▸ Task: Every record here must be copied exactly, except for the images it holds.

▸ Excerpted data:

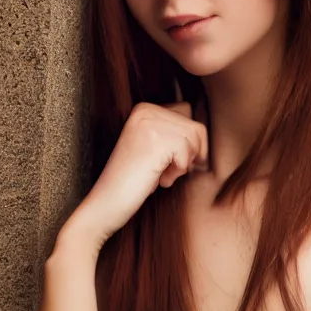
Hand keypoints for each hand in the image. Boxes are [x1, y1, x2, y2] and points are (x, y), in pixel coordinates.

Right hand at [58, 101, 208, 252]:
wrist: (107, 202)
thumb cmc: (133, 181)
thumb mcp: (153, 148)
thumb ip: (173, 133)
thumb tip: (203, 135)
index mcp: (144, 109)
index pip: (187, 113)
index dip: (189, 141)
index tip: (172, 161)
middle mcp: (146, 110)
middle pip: (195, 127)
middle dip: (189, 154)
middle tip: (166, 170)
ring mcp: (149, 123)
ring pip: (194, 139)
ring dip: (183, 164)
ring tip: (161, 174)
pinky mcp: (155, 141)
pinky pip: (188, 154)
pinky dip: (178, 172)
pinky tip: (160, 179)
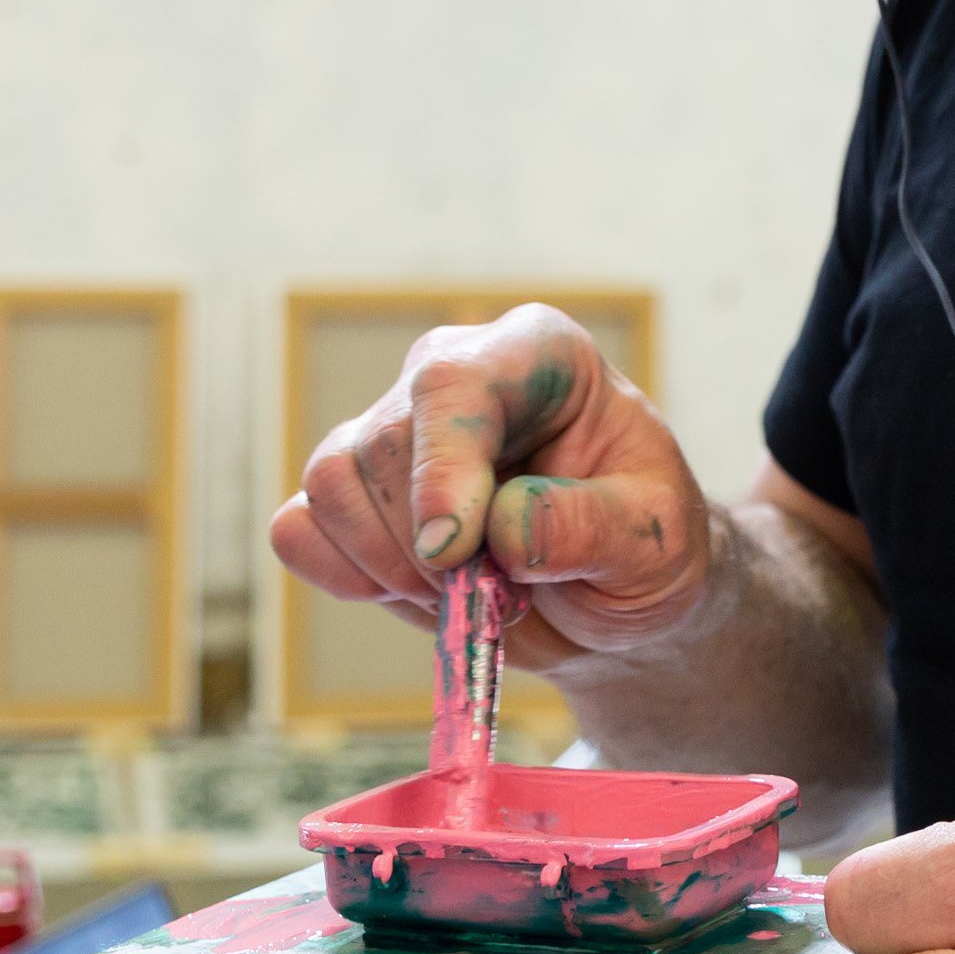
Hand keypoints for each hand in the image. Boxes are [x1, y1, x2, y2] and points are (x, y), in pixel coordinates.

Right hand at [267, 304, 716, 666]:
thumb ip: (588, 527)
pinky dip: (346, 579)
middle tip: (504, 595)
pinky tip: (416, 594)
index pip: (452, 383)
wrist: (614, 598)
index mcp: (537, 355)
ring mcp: (392, 431)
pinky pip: (298, 530)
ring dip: (393, 570)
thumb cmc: (644, 550)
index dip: (440, 467)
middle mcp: (454, 376)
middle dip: (432, 550)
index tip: (454, 551)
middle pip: (383, 446)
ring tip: (473, 594)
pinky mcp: (351, 495)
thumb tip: (499, 527)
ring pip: (331, 487)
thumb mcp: (656, 544)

▸ Solution below:
Hand keypoints for each hand in the image. Boxes are [x1, y1, x2, y2] and points are (x, y), in pixel coordinates.

Right hand at [58, 101, 208, 252]:
wrist: (107, 202)
thumb cmc: (133, 181)
thumb mcp: (153, 148)
thumb ip: (173, 133)
thumb tip: (203, 135)
index mcp: (144, 109)
index pip: (187, 113)
index dip: (189, 141)
index tip: (172, 161)
middle mcp: (146, 110)
middle pip: (195, 127)
middle dip: (189, 154)
middle tip: (166, 170)
ring mcp: (149, 123)
ring pip: (194, 139)
ring dip: (183, 164)
ring tip: (161, 174)
pinky mcp: (155, 141)
pinky pip: (188, 154)
pinky dip: (178, 172)
pinky tip: (160, 179)
Hand keypoints for each hand in the image. Boxes are [x1, y1, x2, y2] and points are (x, y), in pixel coordinates.

Right hand at [267, 304, 716, 666]:
thumb ip: (588, 527)
pinky dip: (346, 579)
middle tip: (504, 595)
pinky tip: (416, 594)
index pip: (452, 383)
wrist: (614, 598)
index mcp: (537, 355)
ring mcp: (392, 431)
pinky pip: (298, 530)
ring dip: (393, 570)
thumb cmc: (644, 550)
index dip: (440, 467)
middle mcp: (454, 376)
middle dip: (432, 550)
index tip: (454, 551)
middle pip: (383, 446)
ring tip: (473, 594)
pinky mcp: (351, 495)
thumb tip: (499, 527)
ring pip: (331, 487)
thumb mcp: (656, 544)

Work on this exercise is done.